Experimental study of driven magnetic relaxation in a laboratory plasma

The Driven Relaxation Experiment (DRX) has been built at LANL to investigate the possibility of exploiting resonances in the nonlinear force-free equation [1] to optimize magnetic flux amplification and current multiplication for driven-relaxed spheromak-like plasmas, and to explore the application of these ideas to plasma astrophysics problems [2]. It is also our goal to see whether relaxed states with $\lambda > \lambda_1$ can be formed and sustained.
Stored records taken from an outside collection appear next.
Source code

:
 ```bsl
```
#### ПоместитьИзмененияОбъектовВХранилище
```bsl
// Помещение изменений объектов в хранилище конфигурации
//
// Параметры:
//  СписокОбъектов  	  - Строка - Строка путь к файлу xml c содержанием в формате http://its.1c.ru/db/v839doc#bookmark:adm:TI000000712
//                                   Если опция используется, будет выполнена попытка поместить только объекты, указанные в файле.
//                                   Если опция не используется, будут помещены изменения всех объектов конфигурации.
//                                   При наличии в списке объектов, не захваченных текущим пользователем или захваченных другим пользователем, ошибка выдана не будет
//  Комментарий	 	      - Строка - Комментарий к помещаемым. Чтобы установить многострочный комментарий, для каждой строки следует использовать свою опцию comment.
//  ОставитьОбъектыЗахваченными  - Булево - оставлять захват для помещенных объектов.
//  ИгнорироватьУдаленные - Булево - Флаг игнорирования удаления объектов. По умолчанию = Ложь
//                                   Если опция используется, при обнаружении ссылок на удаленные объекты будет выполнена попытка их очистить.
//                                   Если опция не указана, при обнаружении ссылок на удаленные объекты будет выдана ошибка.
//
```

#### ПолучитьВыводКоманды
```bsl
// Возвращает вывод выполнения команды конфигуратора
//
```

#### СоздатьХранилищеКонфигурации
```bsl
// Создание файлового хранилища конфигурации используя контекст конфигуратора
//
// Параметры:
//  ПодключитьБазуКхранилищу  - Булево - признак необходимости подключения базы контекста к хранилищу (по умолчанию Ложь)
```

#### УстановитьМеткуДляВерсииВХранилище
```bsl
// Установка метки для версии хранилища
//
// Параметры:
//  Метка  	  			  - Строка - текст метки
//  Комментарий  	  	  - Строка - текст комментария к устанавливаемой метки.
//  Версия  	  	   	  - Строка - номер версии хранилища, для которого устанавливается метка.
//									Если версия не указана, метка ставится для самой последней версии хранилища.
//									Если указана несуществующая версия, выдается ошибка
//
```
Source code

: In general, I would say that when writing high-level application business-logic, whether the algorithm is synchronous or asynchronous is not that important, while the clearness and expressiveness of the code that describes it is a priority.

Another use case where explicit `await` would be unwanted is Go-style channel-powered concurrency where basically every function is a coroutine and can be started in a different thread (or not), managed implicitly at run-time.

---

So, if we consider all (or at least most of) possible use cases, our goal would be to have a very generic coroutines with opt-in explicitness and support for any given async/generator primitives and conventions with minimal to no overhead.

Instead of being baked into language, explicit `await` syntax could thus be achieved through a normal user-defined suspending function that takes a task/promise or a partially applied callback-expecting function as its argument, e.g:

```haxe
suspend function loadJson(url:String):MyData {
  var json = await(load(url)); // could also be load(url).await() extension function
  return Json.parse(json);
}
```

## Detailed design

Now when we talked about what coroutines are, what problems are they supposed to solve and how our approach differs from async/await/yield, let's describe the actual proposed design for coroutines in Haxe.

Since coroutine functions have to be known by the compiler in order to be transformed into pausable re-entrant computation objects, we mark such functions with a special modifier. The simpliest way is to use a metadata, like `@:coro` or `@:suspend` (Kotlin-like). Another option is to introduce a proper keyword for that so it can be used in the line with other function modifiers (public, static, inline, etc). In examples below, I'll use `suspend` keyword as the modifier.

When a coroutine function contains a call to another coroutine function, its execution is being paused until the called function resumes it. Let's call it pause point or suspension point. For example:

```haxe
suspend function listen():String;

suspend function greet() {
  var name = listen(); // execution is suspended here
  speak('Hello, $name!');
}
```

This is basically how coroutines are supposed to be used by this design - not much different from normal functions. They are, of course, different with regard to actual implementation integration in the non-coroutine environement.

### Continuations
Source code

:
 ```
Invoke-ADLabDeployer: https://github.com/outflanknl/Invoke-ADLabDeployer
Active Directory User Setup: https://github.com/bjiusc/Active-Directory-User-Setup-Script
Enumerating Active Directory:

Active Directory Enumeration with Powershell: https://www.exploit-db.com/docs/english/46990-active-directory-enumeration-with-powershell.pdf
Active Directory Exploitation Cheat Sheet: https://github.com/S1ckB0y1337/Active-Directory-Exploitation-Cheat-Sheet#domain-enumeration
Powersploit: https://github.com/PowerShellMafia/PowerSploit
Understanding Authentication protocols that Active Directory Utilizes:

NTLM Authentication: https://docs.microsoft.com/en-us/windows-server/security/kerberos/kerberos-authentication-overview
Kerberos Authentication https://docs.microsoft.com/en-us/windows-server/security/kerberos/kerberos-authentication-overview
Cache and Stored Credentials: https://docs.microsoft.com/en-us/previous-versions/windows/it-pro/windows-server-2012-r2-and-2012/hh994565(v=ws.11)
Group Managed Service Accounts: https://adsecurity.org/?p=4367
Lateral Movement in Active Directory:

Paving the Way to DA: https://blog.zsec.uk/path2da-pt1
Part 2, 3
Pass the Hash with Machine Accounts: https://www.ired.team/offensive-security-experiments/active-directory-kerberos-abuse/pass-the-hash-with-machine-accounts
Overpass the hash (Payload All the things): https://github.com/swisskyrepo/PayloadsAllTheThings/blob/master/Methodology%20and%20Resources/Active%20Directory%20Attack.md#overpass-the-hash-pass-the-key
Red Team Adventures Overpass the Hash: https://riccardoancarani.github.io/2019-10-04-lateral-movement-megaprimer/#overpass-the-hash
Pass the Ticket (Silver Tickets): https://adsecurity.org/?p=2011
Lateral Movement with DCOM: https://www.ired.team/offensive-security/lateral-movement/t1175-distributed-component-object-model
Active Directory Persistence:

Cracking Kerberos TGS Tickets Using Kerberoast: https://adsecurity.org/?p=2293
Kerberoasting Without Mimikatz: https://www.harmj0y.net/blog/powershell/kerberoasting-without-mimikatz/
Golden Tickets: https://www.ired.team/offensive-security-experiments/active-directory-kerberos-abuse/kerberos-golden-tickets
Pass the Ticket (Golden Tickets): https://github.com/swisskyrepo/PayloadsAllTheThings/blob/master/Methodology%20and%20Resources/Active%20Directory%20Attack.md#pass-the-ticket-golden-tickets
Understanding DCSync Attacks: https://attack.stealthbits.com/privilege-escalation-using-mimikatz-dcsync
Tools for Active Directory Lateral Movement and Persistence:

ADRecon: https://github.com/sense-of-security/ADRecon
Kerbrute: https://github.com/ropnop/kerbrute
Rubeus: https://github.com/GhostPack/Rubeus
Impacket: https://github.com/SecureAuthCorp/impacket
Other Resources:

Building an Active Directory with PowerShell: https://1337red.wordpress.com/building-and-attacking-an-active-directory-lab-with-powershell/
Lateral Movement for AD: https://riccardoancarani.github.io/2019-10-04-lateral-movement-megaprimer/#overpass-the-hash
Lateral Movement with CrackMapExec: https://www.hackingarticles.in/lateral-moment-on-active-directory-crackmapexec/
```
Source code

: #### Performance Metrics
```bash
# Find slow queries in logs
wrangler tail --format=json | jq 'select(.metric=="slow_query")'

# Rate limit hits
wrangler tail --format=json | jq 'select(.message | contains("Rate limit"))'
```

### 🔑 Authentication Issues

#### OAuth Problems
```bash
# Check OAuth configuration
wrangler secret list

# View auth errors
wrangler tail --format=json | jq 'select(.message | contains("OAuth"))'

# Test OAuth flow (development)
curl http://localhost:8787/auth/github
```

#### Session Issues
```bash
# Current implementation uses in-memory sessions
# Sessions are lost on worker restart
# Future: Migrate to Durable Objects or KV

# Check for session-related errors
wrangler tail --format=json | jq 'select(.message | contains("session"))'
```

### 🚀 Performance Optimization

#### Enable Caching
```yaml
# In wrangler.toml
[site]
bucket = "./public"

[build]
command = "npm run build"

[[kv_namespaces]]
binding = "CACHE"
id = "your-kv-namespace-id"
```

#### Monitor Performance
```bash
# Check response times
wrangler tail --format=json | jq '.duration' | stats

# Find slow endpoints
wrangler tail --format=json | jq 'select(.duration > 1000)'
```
The experiment uses a planar magnetized coaxial gun (100--180~kA, 1--7~mWb) to generate driven- relaxed plasmas within a cylindrical flux-conserving boundary (0.9~m diameter). Unique features of DRX include high $\lambda_{\rm gun}$ up to 3$\lambda_1$, and a continuously adjustable boundary elongation. The gun is powered by a 3- stage capacitor bank to form (10~kV, 500~$\mu$F) and sustain (5~kV, 8~mF) the plasma for up to 500~$\mu$s, corresponding to $>10$ Sweet-Parker times which allows the plasma to reach a quasi-steady-state. The primary diagnostic is a 48- channel 2D magnetic probe array that will map out a poloidal cross-section of the magnetic field configuration at one toroidal position. The full equilibrium magnetic field will be constructed using a combination of the experimental data and a nonlinear force-free equilibrium solver. We will present details of the experimental setup and the first experimental data. Supported by LANL LDRD. [1] Tang \& Boozer, PRL~{\bf 94}, 225004 (2005); PRL~{\bf 98}, 175001 (2007) [2] Tang, ApJ~{\bf 679}, 1000 (2008).